_Directions for this task_
In the article on the 2026 Supercars Endurance Series:
(a) Which two countries is the season held in?
(b) Counting all its names, which season overall is 2026 for the series?
(c) On what date was the calendar announced, and how many rounds does it have?

= 2026 Supercars Endurance Series =

Motorsport season in Portugal and Spain

2026 Supercars Endurance Series season
| Previous: 2025 | Next: 2027 |

The 2026 Supercars Endurance Series season is the sixth under the current name and the eighth overall. A new feature of the season is the introduction of a subcategory within the GT4 class, aimed at driver pairings consisting of one Pro and one Bronze driver.

== Calendar ==
A calendar with 6 rounds was announced on 5 December 2025.

_Records supplied_
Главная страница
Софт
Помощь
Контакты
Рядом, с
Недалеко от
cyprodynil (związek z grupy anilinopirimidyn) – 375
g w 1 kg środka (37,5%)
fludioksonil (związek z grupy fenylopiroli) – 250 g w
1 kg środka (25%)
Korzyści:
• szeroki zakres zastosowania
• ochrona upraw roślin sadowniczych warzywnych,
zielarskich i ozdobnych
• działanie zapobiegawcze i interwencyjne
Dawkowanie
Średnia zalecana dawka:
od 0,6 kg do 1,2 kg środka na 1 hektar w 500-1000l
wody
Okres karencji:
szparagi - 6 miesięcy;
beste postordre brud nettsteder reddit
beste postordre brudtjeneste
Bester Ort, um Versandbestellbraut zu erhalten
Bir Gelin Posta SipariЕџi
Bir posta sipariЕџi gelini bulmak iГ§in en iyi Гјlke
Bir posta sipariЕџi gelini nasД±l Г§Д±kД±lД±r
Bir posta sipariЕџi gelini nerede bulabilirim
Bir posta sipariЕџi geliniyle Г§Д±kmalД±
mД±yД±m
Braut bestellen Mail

_Written reply_
(a) Portugal and Spain.
(b) The eighth.
(c) 5 December 2025, with 6 rounds.